*What to work on*.
1) Duplicate the part of the essay about a first Christmas that opens with the words containing "The magic started" and closes with "been so far.".
2) Answer these questions from the essay about a first Christmas:
(a) Which two holiday films did the writer watch with their mother as a child?
(b) What religion is the writer's roommate?
(c) Who brought the Bayberry candle to the dinner table?

*Text provided*.
========================================================================

I’ve had an interesting relationship with Christmas my whole life. I’m Jewish, well, really Jew-ish, and holidays were never too important in my family. Around the holiday season, we wouldn’t always bring out a menorah, although we did indulge in some latkes. Despite the secular upbringing, one of my fondest memories from my childhood is watching Christmas movies with my mother. Jewish by birth but always telling me how fascinated she was with Christianity, we would watch Miracle on 34th Street and the Peanuts’ Christmas special while sugar cookies with reindeer printed on them would bake in the oven. We didn’t do a tree, gift exchange, or have family come over, so I never really experienced the Christmas magic. A few times my father and I went to see the big tree in Rockefeller Center, but other than that, Christmas was for other people, not me.
This year after the first semester came to a close, my roommate and best friend, invited me to stay at her house for a part of the holiday season. She’s Protestant and fairly religious. She has young siblings, two of whom were on their best behavior as they eagerly awaited Santa’s arrival. Knowing my background, she told me that her family would be going to church and following through with all of the typical Christmas traditions. I was thrilled to finally celebrate the holiday the right way - the way I had seen on TV - for the first time. The days before we left our dorm I was excitedly packing away and ordering presents online for her family, who welcomed me with warm, open arms the minute I arrived.
The magic started first thing in the morning on Christmas Eve. We all went out to breakfast. Everyone, including me, was given a Santa hat and a football jersey to wear, alongside an incredibly thoughtful gift from her father. I was touched at how perfect the present was for me and appreciated how inclusive everyone had been so far.
I had never been in a church up until that day. I wasn’t quite sure what to expect, especially knowing how important the holiday is. It was such a moving experience. I’m not a religious person, but I consider myself to be spiritual. I walked into that room feeling incredibly different and isolated from the rest of the community. Between the songs that the congregation joined together in, the pastor preached to us about the true meaning of the holiday. People from all backgrounds, all walks of life, from all over came together to be present in that church at that very moment. What I got from it is that Christmas is about those intersections that may not have happened otherwise, and we need to stop and think about where we are in the world and how we can celebrate and make it worthwhile. I’m not saying I’m necessarily planning on spending more time in churches, but I left feeling enlightened. It actually sparked an interest in me to learn more about my own religion.
As we sat down to a delicious home-cooked meal for dinner, Elle’s aunt brought a traditional Bayberry candle to the table. The story goes that a group of New England women in the 1700s created the candle that burned longer than it was supposed to, and gave off such a wonderful scent, that they made more to share with all of the families in the town. I felt the warm glow of the flame and felt a bit closer to my own heritage, as I found myself missing the menorah I hadn’t seen for so many years.

========================================================================

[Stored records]
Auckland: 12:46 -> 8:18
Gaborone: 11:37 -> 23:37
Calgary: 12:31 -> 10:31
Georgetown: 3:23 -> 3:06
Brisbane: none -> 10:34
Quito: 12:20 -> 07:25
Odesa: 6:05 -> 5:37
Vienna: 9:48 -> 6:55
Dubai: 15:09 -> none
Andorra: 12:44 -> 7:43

========================================================================

*Solution set*.
1)
The magic started first thing in the morning on Christmas Eve. We all went out to breakfast. Everyone, including me, was given a Santa hat and a football jersey to wear, alongside an incredibly thoughtful gift from her father. I was touched at how perfect the present was for me and appreciated how inclusive everyone had been so far.

2)
(a) Miracle on 34th Street and the Peanuts' Christmas special
(b) Protestant
(c) Elle's aunt